O psiquiatra, professor e escritor Augusto Cury, pré-candidato à Presidência da República pelo Avante, afirmou em entrevista exclusiva ao TMC 360 nesta terça-feira (02/06) que o Brasil precisa superar a polarização política e voltar suas atenções para o desenvolvimento econômico e a melhoria da qualidade de vida da população.
Reconhecido internacionalmente por desenvolver a Teoria da Inteligência Multifocal e por ter obras publicadas em 92 países, Cury defendeu uma política centrada nas pessoas e criticou o ambiente político atual, que classificou como “doente”.
“O Brasil precisa estar no divã”, afirmou. Segundo ele, a polarização tem provocado danos à sociedade e afastado o debate dos temas que realmente impactam a vida dos brasileiros. “Sou contra a polarização. Meu foco são as pessoas. Precisamos focar naquilo que importa”, declarou.
Durante a entrevista, o pré-candidato defendeu que o presidente da República deve atuar como servidor da população. “O presidente deveria ser o maior servo da nação.
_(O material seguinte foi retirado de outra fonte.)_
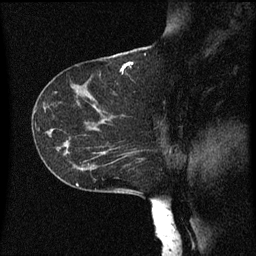
Breast MRI (dynamic contrast-enhanced), one sagittal slice. Position 36 of 60 along the scan axis. Dynamic contrast-enhanced series, image 2 of 3 at this slice position (ordered by acquisition). 1.5 T. TE 4.2 ms, TR 8 ms. 2 mm slice thickness. 256 × 256 image matrix, field of view 200 × 200 mm. Patient: female, 55 years.
Structures marked on this image (semi-automatic segmentation, software-assisted and operator-edited):
- analysis volume of interest (the breast-tissue region the enhancement analysis was run in; not a lesion): bounding box <46,124,149,183> (left, top, right, bottom; pixels)
- tumour enhancement mask (voxels above the 70 % enhancement threshold inside the analysis volume of interest): <98,148,143,161>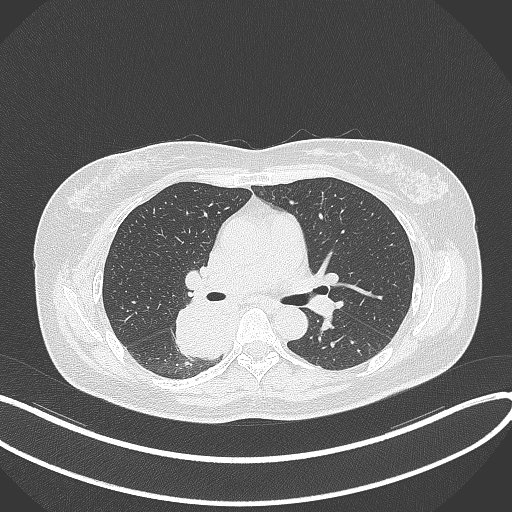
Chest CT, one axial slice; position 213 of 331 along the scan axis; 120 kVp; lung window (W 1500 / L -600 HU); 512 × 512 image matrix, field of view 400 × 400 mm. Patient: female, 54 years. From the clinical record (not read from this slice): clinical TNM (as recorded): T4 N0 M0.
Annotated regions visible in this slice (bounding box drawn by a radiologist):
- lung tumour (recorded histology: adenocarcinoma): bounding box (x1, y1, x2, y2) in pixels: (169, 302, 234, 368)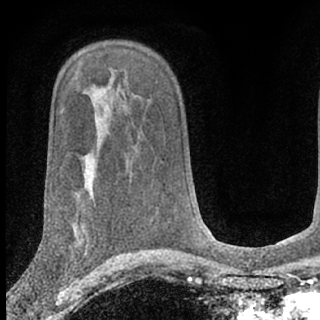
Breast MRI (dynamic contrast-enhanced), one axial slice; position 43 of 66 along the scan axis; cropped to one breast; dynamic contrast-enhanced series, time point 2 of 7 at this slice position (early post-contrast); 1.5 T; TE 3.1 ms, TR 6.3 ms; 320 × 320 image matrix, field of view 169 × 169 mm. Female patient.
Outlined on this slice (semi-automatically segmented with operator editing):
- enhancing-tissue mask used for the functional tumour volume (all voxels passing the contrast-enhancement thresholds inside the analysis volume; usually the tumour): bounding box (x1, y1, x2, y2) in pixels: (35, 255, 76, 285)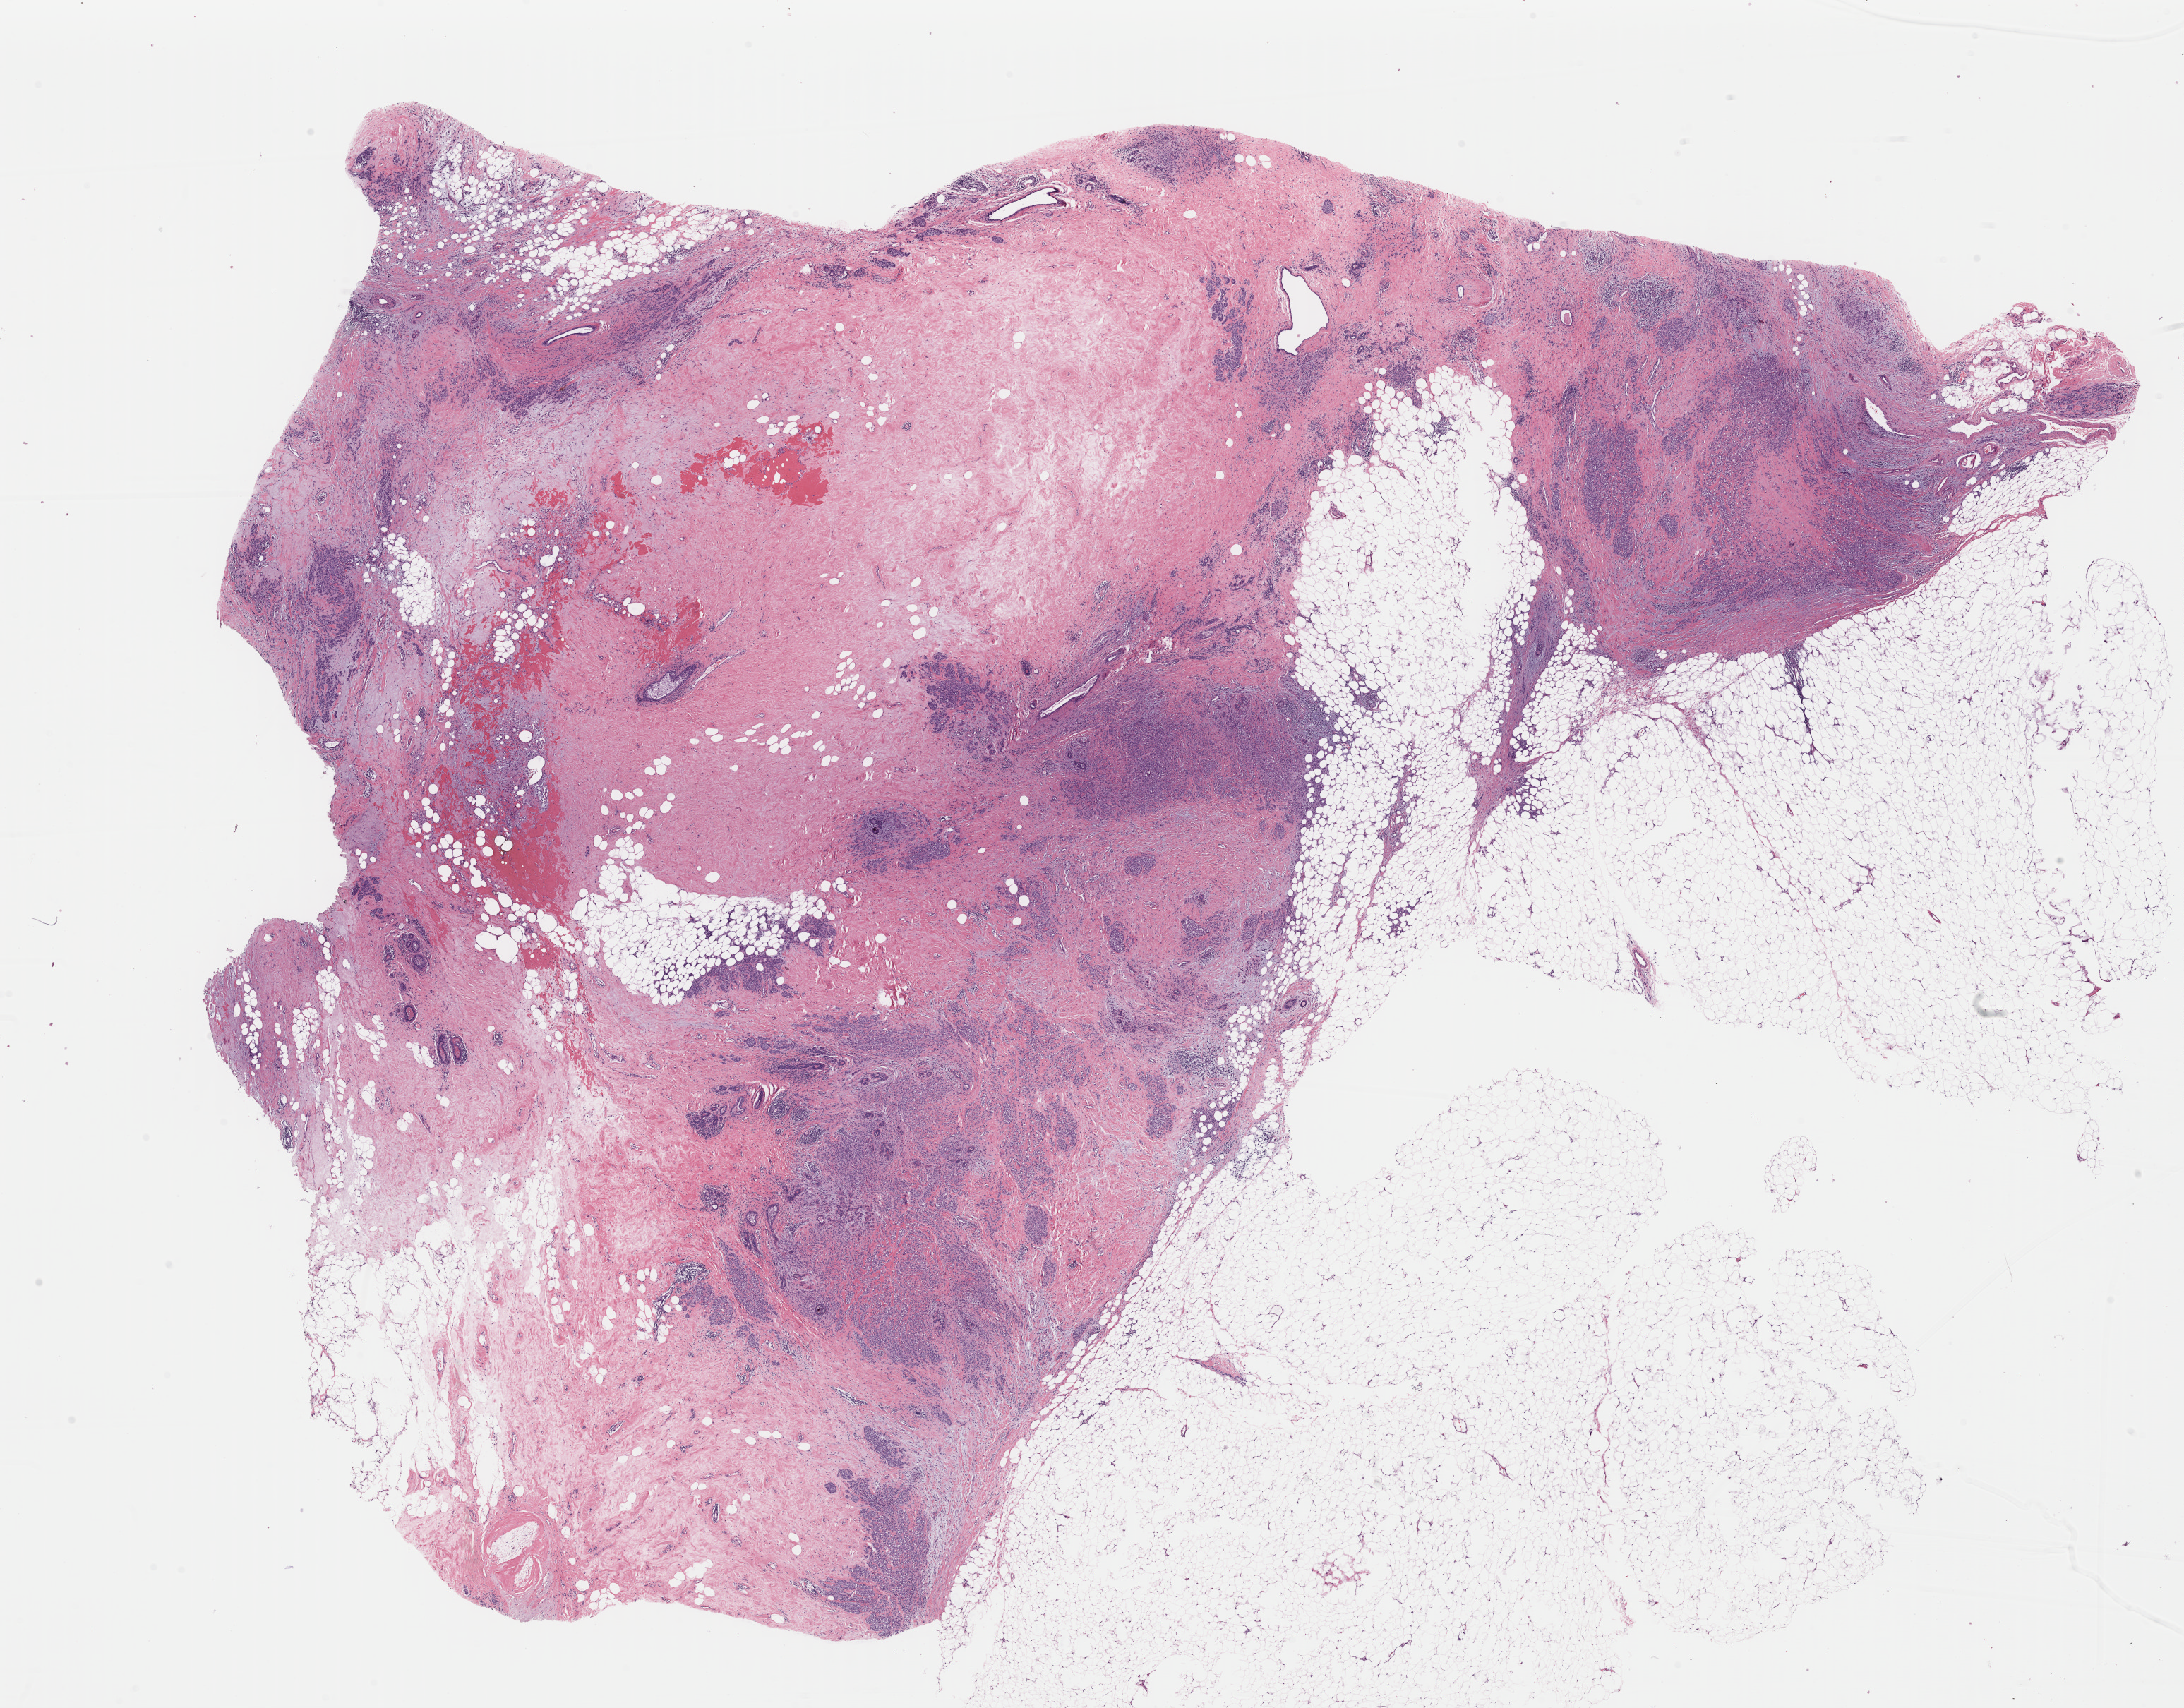
Whole-slide histology image, H&E — shown as a low-resolution overview of the whole scanned area (about 24.4 x 19.1 mm, from a 40x scan); formalin-fixed paraffin-embedded (FFPE) diagnostic section; primary tumour sample from the breast. Patient: female, age at initial diagnosis 62 years.
Histologic diagnosis: Infiltrating lobular mixed with other types of carcinoma. Laterality: right. AJCC pathologic stage: IIIA.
Ele é pago pelo contribuinte e deve se curvar à sociedade para servi-la”, afirmou.
Cury também ressaltou que um chefe de Estado deve agir com elegância, evitar o culto à personalidade e tratar os recursos públicos com responsabilidade. “O dinheiro do contribuinte é sagrado. Um estadista precisa pensar nas crianças, nos adolescentes e nas futuras gerações”, disse.
Ao falar sobre sua entrada na disputa presidencial, o escritor afirmou que acompanha os desafios do país há décadas e rejeitou a ideia de que esteja ingressando na política sem experiência em questões nacionais. “Eu estudo o Brasil há 25 anos. Não entro na política como alguém de fora”, declarou.
Na área econômica, Cury destacou que o foco de qualquer governo deve estar na geração de desenvolvimento, no combate à inflação e na melhoria das condições de vida da população. “O que importa é melhorar o país, abaixar a inflação e construir um Brasil que soma, e não que divide”, afirmou.
O pré-candidato também garantiu que permanecerá na corrida eleitoral. “Minha candidatura vai até o fim. É um projeto para a nação”, disse.
Ao encerrar a entrevista, Cury voltou a defender uma visão de serviço público baseada na responsabilidade e na temporariedade do poder. “O presidente é um empregado da sociedade, com prazo determinado para ser despedido”, concluiu.